WHAT YOU NEED TO DO
Copy, word for word, the lines of the listing below from the line with "Як спыніць Пуціна" up to and including the line with "состоят из цилиндрической". Drop the pictures.

[DATA UNDER STUDY Boundary: Start]

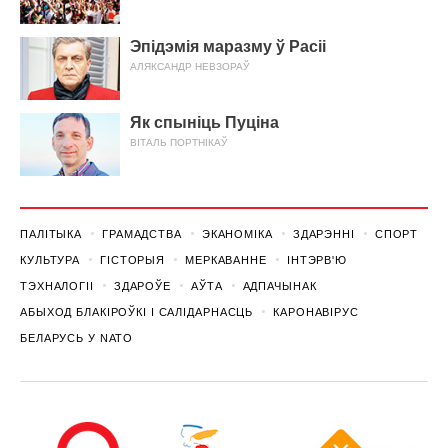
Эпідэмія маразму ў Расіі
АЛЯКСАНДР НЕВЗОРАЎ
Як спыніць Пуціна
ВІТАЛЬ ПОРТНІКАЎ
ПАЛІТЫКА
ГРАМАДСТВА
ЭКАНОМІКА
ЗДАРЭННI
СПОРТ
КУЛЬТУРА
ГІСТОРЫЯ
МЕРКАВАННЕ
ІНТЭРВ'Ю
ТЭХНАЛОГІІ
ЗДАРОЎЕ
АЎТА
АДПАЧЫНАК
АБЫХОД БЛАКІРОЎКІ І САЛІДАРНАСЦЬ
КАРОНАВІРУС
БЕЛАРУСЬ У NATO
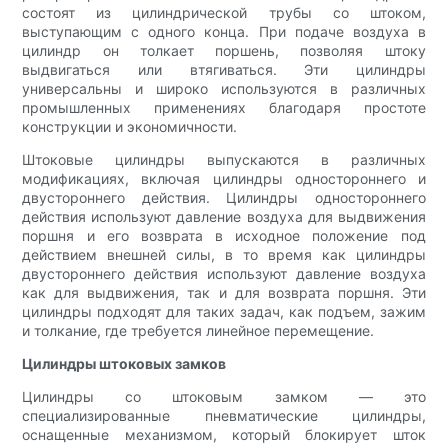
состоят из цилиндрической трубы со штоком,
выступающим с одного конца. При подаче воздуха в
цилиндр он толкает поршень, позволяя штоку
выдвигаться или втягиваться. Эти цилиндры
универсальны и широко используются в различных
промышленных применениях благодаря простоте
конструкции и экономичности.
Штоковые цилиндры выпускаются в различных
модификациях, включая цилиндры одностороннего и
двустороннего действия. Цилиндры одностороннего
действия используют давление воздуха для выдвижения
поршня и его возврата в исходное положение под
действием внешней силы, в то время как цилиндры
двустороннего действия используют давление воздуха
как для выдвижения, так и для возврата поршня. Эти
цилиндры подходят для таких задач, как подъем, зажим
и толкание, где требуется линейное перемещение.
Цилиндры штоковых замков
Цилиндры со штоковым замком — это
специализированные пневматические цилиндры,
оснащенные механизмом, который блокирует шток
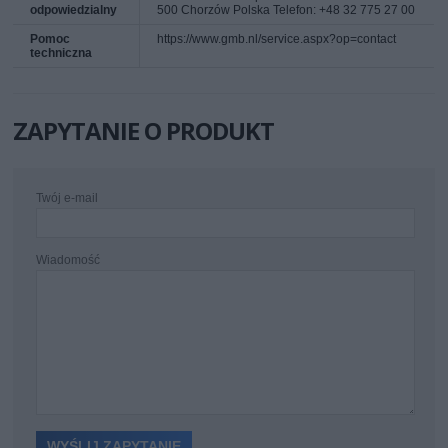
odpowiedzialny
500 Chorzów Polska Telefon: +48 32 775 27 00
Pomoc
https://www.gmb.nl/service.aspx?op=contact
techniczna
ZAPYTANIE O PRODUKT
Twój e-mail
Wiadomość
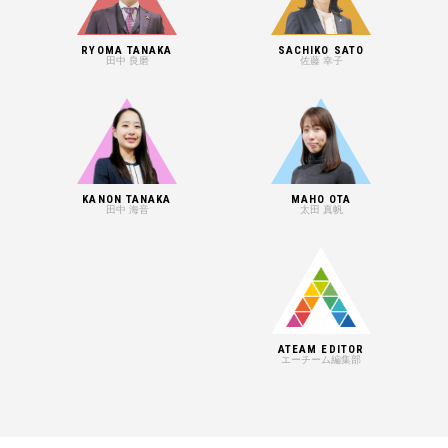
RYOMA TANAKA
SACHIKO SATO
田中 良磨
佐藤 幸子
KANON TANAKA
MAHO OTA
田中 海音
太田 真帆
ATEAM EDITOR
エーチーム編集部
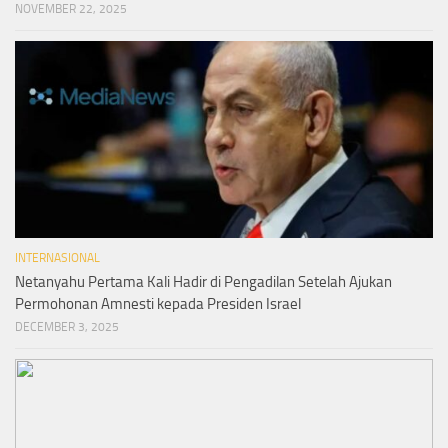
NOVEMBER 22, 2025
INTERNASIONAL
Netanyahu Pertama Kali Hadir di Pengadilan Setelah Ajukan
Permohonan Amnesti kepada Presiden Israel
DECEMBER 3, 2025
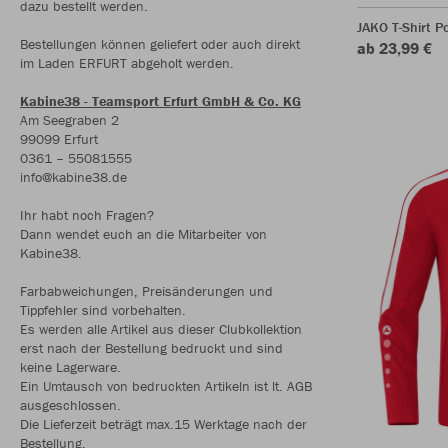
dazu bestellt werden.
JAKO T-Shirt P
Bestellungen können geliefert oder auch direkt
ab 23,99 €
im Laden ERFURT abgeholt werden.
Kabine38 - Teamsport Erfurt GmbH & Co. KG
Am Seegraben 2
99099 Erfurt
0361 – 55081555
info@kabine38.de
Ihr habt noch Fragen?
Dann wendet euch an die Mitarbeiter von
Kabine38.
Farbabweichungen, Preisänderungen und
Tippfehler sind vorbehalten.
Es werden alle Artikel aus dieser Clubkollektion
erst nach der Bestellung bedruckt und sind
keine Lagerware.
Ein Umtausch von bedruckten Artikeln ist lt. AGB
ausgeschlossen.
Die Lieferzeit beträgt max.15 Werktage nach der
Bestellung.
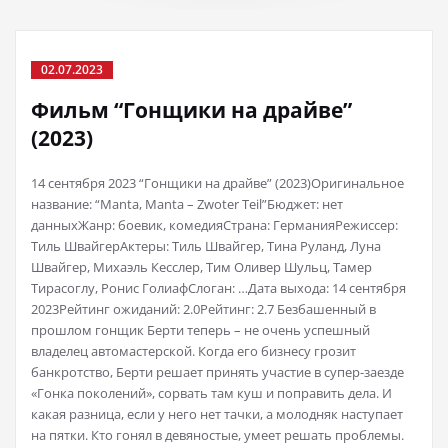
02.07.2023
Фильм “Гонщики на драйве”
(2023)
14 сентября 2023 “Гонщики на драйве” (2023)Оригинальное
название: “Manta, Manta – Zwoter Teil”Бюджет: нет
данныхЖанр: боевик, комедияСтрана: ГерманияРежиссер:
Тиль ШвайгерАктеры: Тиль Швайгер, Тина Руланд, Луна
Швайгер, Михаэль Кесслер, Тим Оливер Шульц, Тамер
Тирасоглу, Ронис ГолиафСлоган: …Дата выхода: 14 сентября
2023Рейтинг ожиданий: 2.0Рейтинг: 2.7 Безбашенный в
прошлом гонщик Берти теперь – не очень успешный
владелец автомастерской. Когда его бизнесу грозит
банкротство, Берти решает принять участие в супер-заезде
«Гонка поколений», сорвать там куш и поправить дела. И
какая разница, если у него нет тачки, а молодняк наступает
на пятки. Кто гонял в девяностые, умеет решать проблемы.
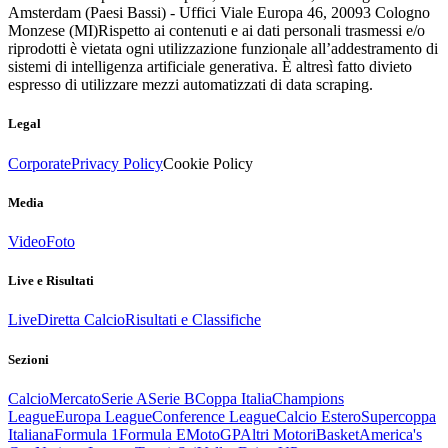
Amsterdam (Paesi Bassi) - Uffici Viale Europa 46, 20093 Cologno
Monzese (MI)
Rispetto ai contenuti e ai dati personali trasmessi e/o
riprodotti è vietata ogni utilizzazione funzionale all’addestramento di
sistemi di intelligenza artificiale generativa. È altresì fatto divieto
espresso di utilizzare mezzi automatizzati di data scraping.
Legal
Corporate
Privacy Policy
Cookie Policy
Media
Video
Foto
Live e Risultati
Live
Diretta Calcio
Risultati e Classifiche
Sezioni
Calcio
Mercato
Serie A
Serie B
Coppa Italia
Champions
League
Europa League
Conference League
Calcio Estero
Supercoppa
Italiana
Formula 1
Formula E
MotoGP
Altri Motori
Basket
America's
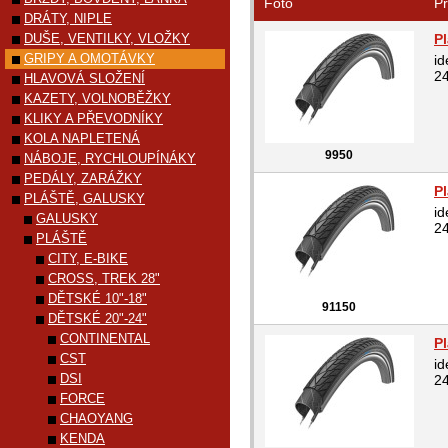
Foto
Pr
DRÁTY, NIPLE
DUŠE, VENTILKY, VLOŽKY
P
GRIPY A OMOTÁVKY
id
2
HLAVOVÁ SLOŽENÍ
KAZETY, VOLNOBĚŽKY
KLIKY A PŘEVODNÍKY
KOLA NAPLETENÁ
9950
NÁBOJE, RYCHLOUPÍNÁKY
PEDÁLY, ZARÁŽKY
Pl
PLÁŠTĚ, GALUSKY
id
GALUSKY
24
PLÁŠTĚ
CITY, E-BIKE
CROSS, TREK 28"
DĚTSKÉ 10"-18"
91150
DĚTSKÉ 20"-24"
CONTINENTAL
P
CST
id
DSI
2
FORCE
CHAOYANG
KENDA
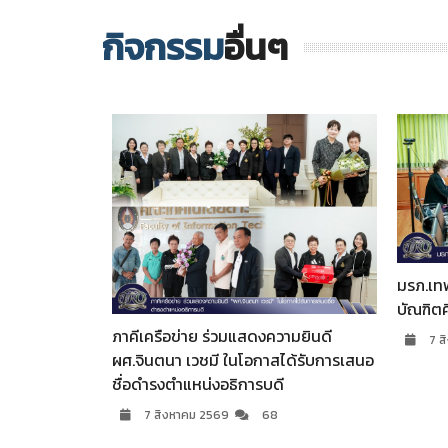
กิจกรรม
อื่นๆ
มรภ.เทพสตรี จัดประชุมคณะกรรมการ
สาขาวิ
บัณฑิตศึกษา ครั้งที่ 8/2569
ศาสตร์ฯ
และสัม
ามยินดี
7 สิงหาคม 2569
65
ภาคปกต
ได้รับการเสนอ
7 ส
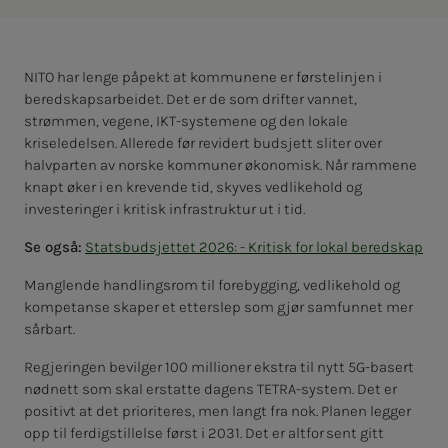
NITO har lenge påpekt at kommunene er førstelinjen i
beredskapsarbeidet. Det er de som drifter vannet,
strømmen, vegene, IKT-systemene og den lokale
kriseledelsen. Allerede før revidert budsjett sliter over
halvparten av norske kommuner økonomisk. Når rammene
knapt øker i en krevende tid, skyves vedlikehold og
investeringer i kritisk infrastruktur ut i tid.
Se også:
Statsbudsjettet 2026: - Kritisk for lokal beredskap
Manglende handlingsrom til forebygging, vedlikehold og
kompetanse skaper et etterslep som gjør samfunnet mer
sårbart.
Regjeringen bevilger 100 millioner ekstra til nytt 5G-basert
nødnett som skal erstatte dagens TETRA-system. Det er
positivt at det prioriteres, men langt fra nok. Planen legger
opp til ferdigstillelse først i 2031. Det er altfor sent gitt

[DATA UNDER STUDY Boundary: End]
[DATA UNDER STUDY Boundary: Start]

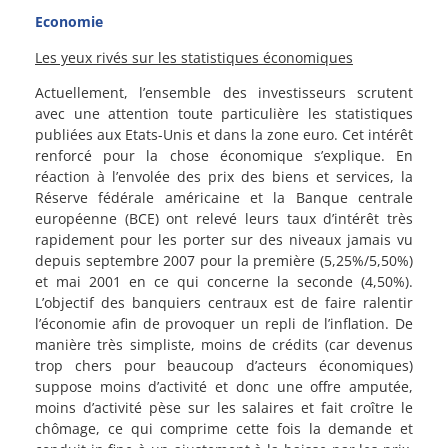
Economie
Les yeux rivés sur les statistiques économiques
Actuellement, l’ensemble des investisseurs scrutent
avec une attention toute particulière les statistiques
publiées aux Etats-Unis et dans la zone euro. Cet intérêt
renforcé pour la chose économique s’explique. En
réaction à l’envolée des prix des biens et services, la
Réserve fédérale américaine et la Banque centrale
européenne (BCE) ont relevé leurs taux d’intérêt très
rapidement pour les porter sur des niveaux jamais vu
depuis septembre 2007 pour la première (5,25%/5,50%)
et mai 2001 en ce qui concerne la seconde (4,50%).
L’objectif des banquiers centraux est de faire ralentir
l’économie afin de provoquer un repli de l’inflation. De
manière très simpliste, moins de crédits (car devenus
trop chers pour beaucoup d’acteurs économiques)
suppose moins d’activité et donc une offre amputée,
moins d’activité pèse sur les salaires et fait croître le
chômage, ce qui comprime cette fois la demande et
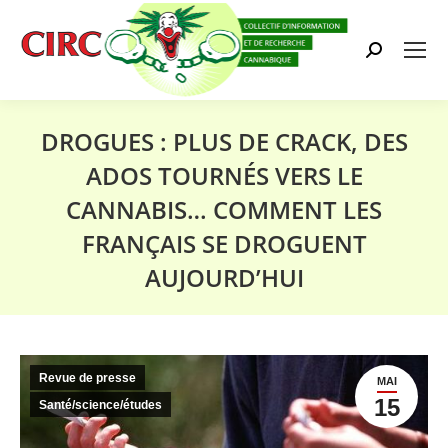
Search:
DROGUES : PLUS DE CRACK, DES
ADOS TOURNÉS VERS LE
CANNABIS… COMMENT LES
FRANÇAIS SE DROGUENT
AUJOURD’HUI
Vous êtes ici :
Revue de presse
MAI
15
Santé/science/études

[DATA UNDER STUDY Boundary: End]

FINISHED EXERCISE
Як спыніць Пуціна
ВІТАЛЬ ПОРТНІКАЎ
ПАЛІТЫКА
ГРАМАДСТВА
ЭКАНОМІКА
ЗДАРЭННI
СПОРТ
КУЛЬТУРА
ГІСТОРЫЯ
МЕРКАВАННЕ
ІНТЭРВ'Ю
ТЭХНАЛОГІІ
ЗДАРОЎЕ
АЎТА
АДПАЧЫНАК
АБЫХОД БЛАКІРОЎКІ І САЛІДАРНАСЦЬ
КАРОНАВІРУС
БЕЛАРУСЬ У NATO
состоят из цилиндрической трубы со штоком,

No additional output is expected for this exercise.